Headers are typically the first line or lines of the file, and tell you what each column in the file represents. They are sometimes denoted with a `#` symbol so you can distinguish them from the data.

So we can imagine detecting header lines by checking if the first character is `#`.

## Processing lines of data within a file

How could we perform numerical operations on the numbers in this file? What steps would we have to take? 

We need to isolate the numbers and convert them to floats, like we saw before. Is there a simple way to do this?

### The `split` method

One simple technique is to use the `split` method to split apart each string using whitespace as a delimeter:

In [None]:
splitLines = []

for line in lines:
    print(line.split())  # Printing the result of the split function on each line.
                         # Note the absence of an argument.
    splitLines.append(line.split())  # Adding each split line to a list for later use.

Note that each line (a string) has been turned into a list of strings, where the whitespace has been removed. So `split` is a method that acts on a string to create a list of string values. By default, `split` splits a string on spaces, but other delimiters can be used instead (e.g., `line.split(",")` if the file contains values separated by commas). Look up the documentation for `split` if you want to learn more!

Let's look at that list we created during our loop above.

In [None]:
print(splitLines)

In [None]:
print(splitLines[1])
print(splitLines[1][1])

## Writing data to a file

The syntax for writing data is identical to reading data, other than using `"w"` (for write) instead of `"r"` (read) for the second argument in the `open` function:

In [None]:
dataToWrite = "# header line\nline 1\nline 2"

with open("data/new_data.txt", "w") as file:
    file.write(dataToWrite)

Note that we use the `write` method to write the data, and that data must be a string with each line separated by a `"\n"`. So, if we want to save a list of data to a file, we would have to convert the data to this specific type of string first.

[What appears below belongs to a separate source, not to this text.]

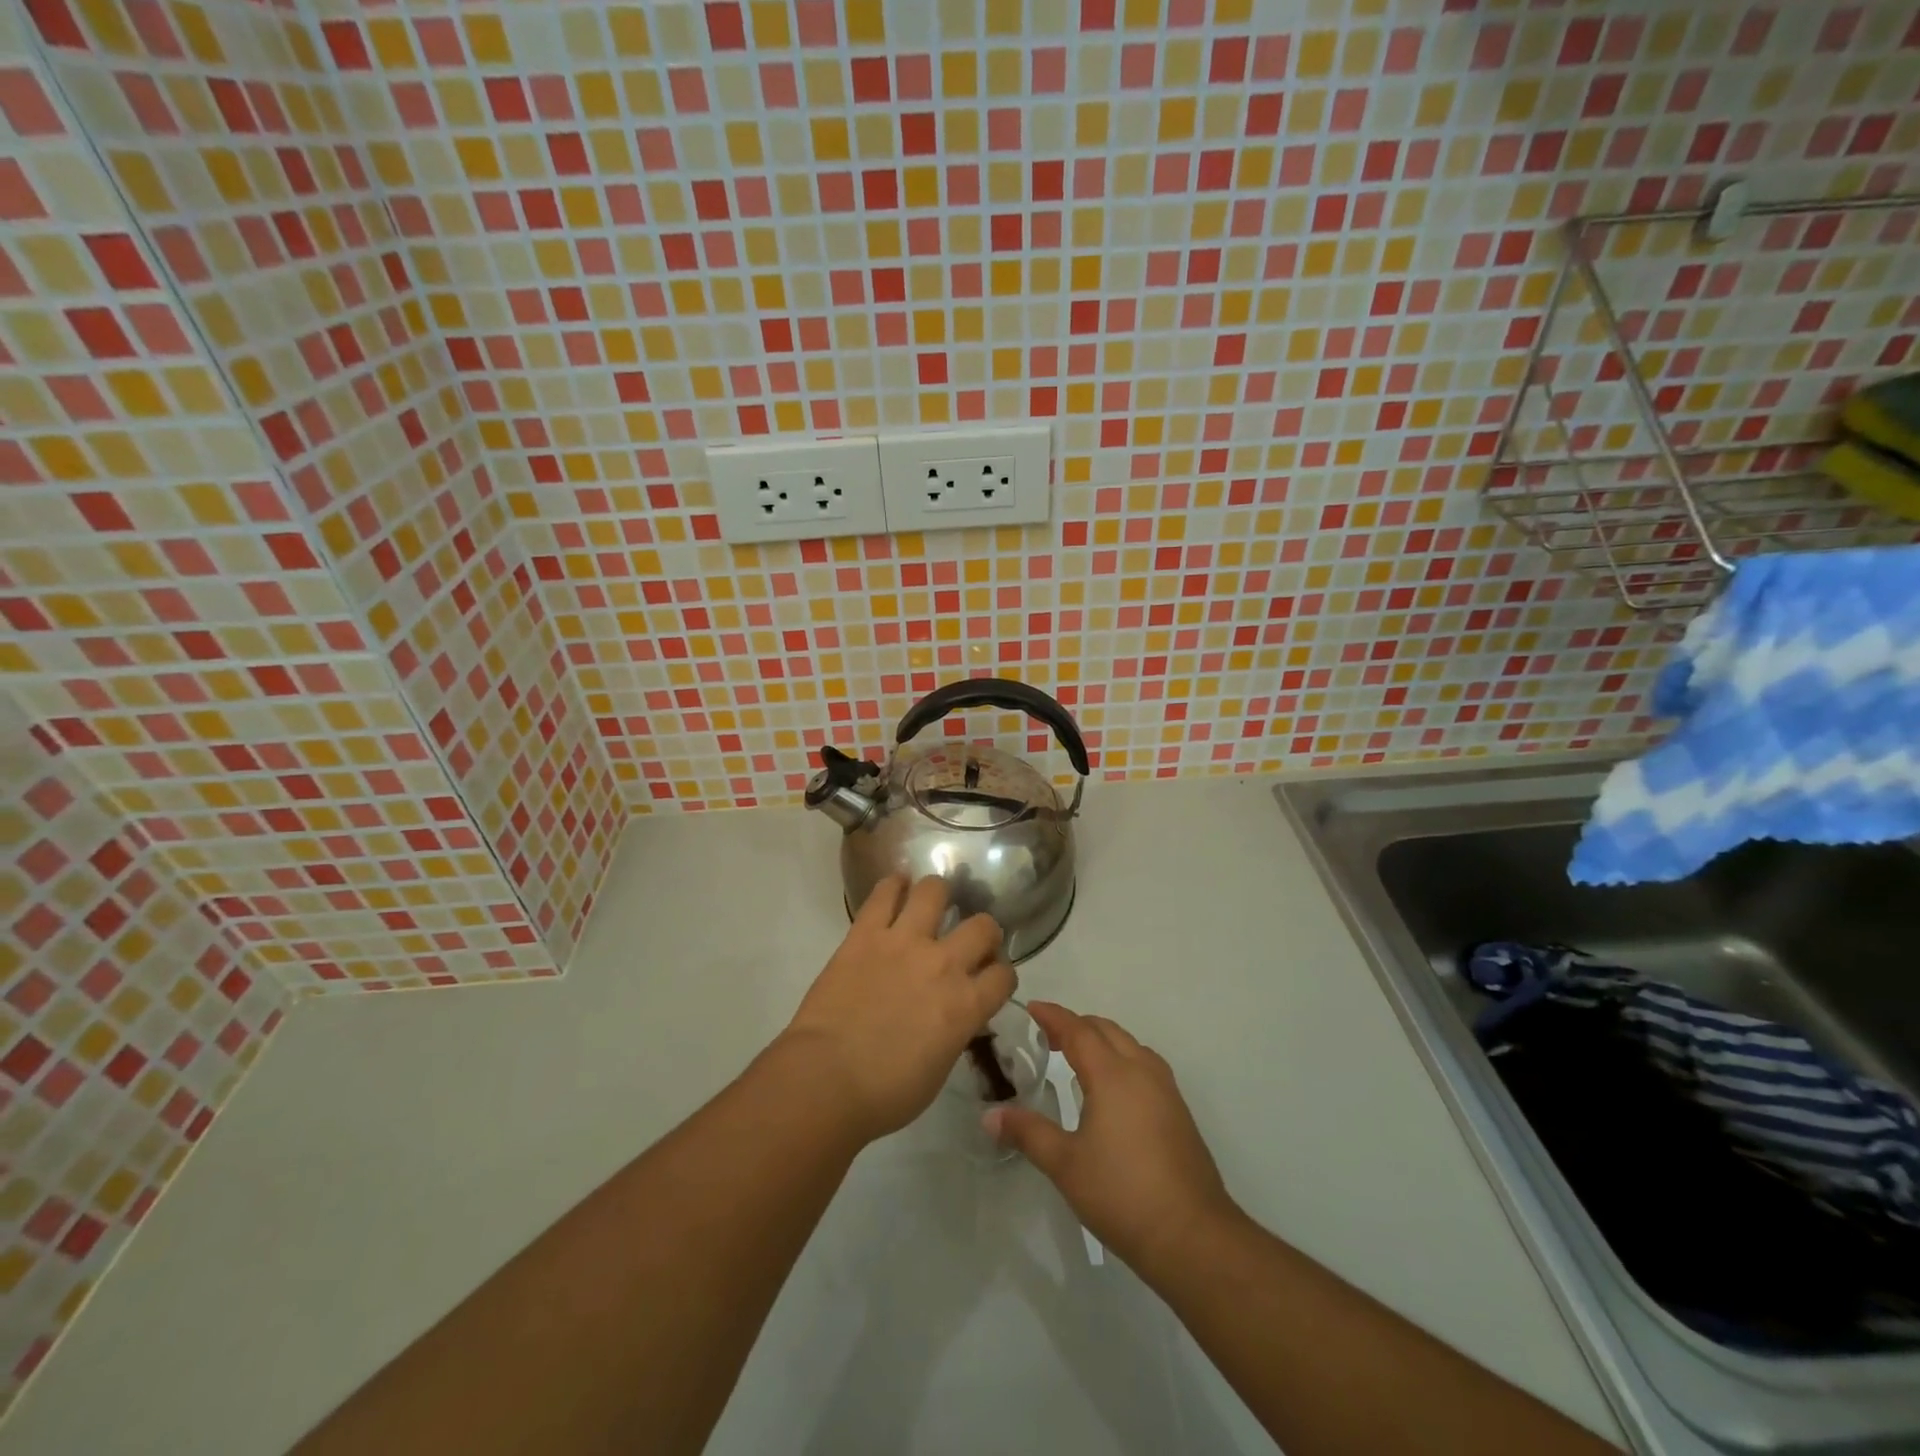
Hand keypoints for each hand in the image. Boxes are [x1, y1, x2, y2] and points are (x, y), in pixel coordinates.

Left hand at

### Preparing data for writing

We can use the `join` method to convert a list of strings to a single string to be saved to a file:

In [None]:
dataAsList = ["# header", "line 1 data", "line 2 data"]

dataAsString = "\n".join(dataAsList)
print(dataAsString)

Let's break down how this works:

1. The `join` method is called on a string that we define (`"\n"` in this case)
2. The string that we define is the separator that will be placed between each of the string elements in the list we pass to the `join` method
3. The list with the string elements we want joined into a string is passed to the `join` method.

So, if our data is a list of lists, and we want each column of the data separated with a space, we can create the data string as follows:

In [None]:
dataAsList = [["#", "value1", "value2", "value3"], [5, 7, 12], [30, 15, -4]]

rows = []
for row in dataAsList:
    stringRowList = [str(element) for element in row]  # Converting each list element to a string
    stringRow = " ".join(stringRowList)  # Turning the list of strings into a space-separated string
    rows.append(stringRow)  # Appending each space-separated string to rows

dataAsString = "\n".join(rows)  # Turning the list of space-separated strings to a string separated by \n characters
print(dataAsString)

## Appending data to a file

The syntax for writing data is identical to writing data, other than using `"a"` (for append) instead of `"w"` (write) for the second argument in the `open` function. This will append lines to the _end_ of a file, rather than totally rewriting the file (erasing the data that already exists in the file and only writing the new data).